Compris entre deux grands contreforts, le mur de chevet plat du XIIIe siècle présente quatre niveaux. Il comportait trois étages de baies d’éclairage.

Elévation du chevet, dessin de
B. Vitry (1939)

Au premier niveau, on distingue trois grandes fenêtres en lancette.

En 1768, le conseil de Fabrique décida de fermer ces baies, ne disposant pas des fonds nécessaires pour la réparation des vitraux. Leur obstruction par des maçonneries permit de placer, à l’intérieur, un retable au fond du chœur. La restauration de 1999 démonta le bouchage grossier pour le remplacer par une paroi qui suit le réseau des barlotières retrouvées en place. Cette paroi opaque fut traitée en « trompe-l’œil », imitant des vitraux en losange.

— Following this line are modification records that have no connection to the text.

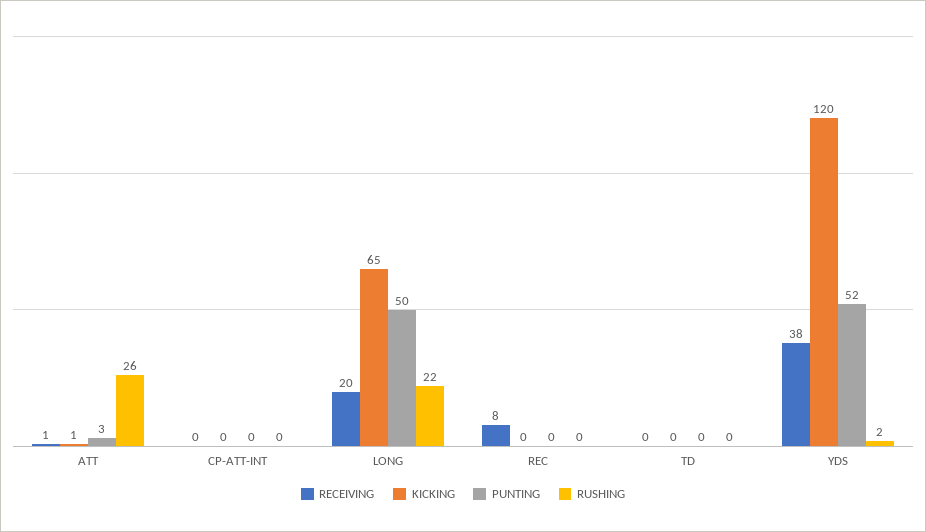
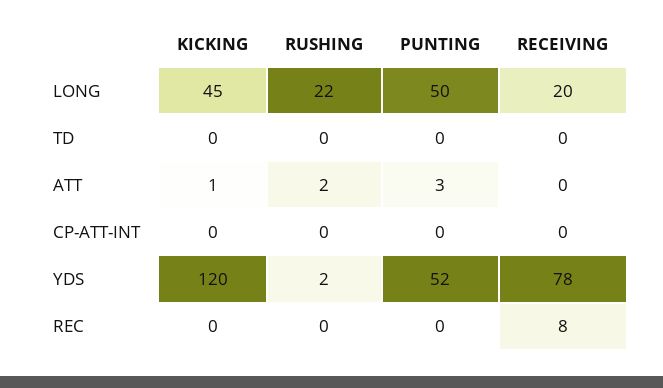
  {
    "RECEIVING": {
-     "ATT": 1,
+     "ATT": 0,
      "CP-ATT-INT": 0,
      "LONG": 20,
      "REC": 8,
      "TD": 0,
-     "YDS": 38
+     "YDS": 78
    },
    "KICKING": {
      "ATT": 1,
      "CP-ATT-INT": 0,
-     "LONG": 65,
+     "LONG": 45,
      "REC": 0,
      "TD": 0,
      "YDS": 120
    },
    "PUNTING": {
      "ATT": 3,
      "CP-ATT-INT": 0,
      "LONG": 50,
      "REC": 0,
      "TD": 0,
      "YDS": 52
    },
    "RUSHING": {
-     "ATT": 26,
+     "ATT": 2,
      "CP-ATT-INT": 0,
      "LONG": 22,
      "REC": 0,
      "TD": 0,
      "YDS": 2
    }
  }

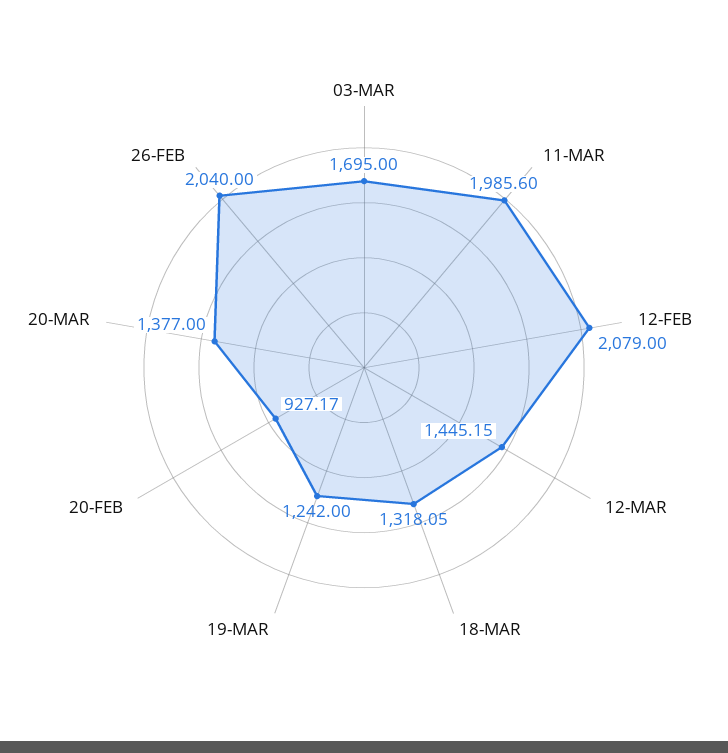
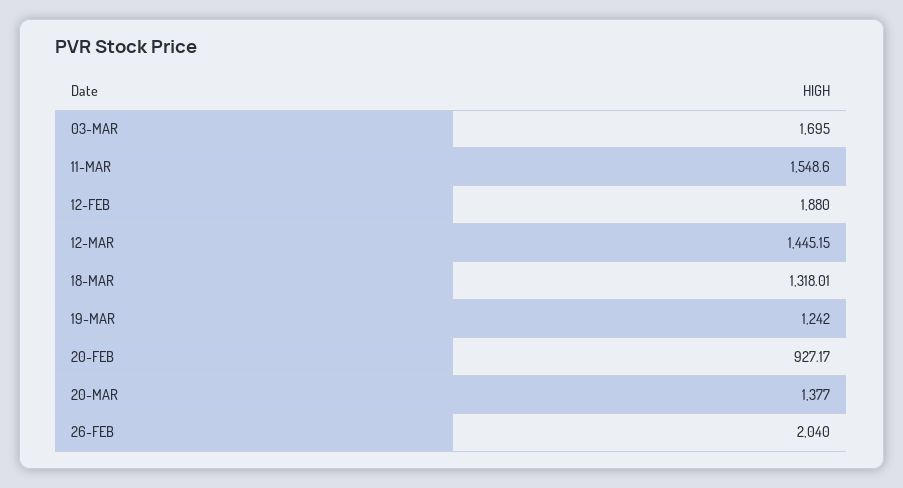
  {
    "03-MAR": 1695,
-   "11-MAR": 1985.6,
+   "11-MAR": 1548.6,
-   "12-FEB": 2079,
+   "12-FEB": 1880,
    "12-MAR": 1445.15,
-   "18-MAR": 1318.05,
+   "18-MAR": 1318.01,
    "19-MAR": 1242,
    "20-FEB": 927.17,
    "20-MAR": 1377,
    "26-FEB": 2040
  }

Au dessus, se découpent les cinq ouvertures de la galerie à clairevoie. La vitrerie actuelle date de 1889. L’atelier Maison Veuve Emmanuel Champigneulle qui s’est occupé de la restauration de la rose du XIIIe siècle, est aussi à l’origine de la création des grisailles décoratives de la galerie. Avant d’être remplacés par des motifs simples, les vitraux représentaient des personnages en pied « de mauvaise qualité » selon E. Blondeau.

Galerie avant le remplacement des vitraux par des grisailles décoratives
Galerie après la restauration des vitraux


Au troisième niveau, dans le mur en retrait, s’ouvre la rose de 9,50 m de diamètre, inspirée de celle de la façade sud de Notre-Dame de Paris. Son remplage est divisé en douze compartiments séparés de colonnettes avec chapiteaux à feuillages et d’arcs trilobés sur le pourtour. Le centre présente un anneau de pierre à redents. L’ensemble est surmonté d’une archivolte en arc brisé, à moulure cylindrique, constituant un arc de décharge.


Au quatrième niveau, au dessus de la corniche à gros crochets, le pignon triangulaire est percé d’un vaste oculus orné de six lobes intérieurs. Au sommet du pignon une croix de pierre à fleurons, supportée par quatre masques grimaçants a été restituée à partir des vestiges encore visibles datant du XIIIe siècle.

Le clocher


Le clocher est planté au chevet, sur la dernière travée du bas-côté nord.
Les piles qui le supportent sont les plus importantes de l’édifice, comme on pourra l’observer à l’intérieur de l’église.
De base carrée, il s’élève à 64,57 m entre des doubles contreforts à chaque angle.


L’étage du beffroi des cloches est marqué par une moulure à crochets.

Entre les contreforts, s’élancent des hautes baies doubles ornées de colonnes engagées et garnies de bagues.

Le sommet de la maçonnerie est souligné par une corniche à crochets. À l’angle nord, la tourelle d’escalier, de forme circulaire, est éclairée par des jours en archères.
Une gravure de 1612 de Joachim Duviert, montre un clocher surmonté seulement d’un petit clocheton et un tableau de Sauveur Le Conte (vers 1680) le représente également sans flèche.
Ce n’est, en effet, que vers 1758 que l’on ajouta la flèche actuelle très aiguë et de forme octogonale.

Elle est flanquée aux angles de petits pyramidions. Elle est couverte d’ardoises.


La petite flèche qui couvre la tourelle d’escalier est dominée par une boule en cuivre et une girouette en fer découpé représentant une tête de dragon.
En 1819, l’entrepreneur Félix Picard, qui refit la toiture du clocher, plaça un parchemin dans la boule de la grande flèche, demandant une messe pour récompense. Ce parchemin fut retrouvé, bien des années plus tard, à l’occasion de restaurations.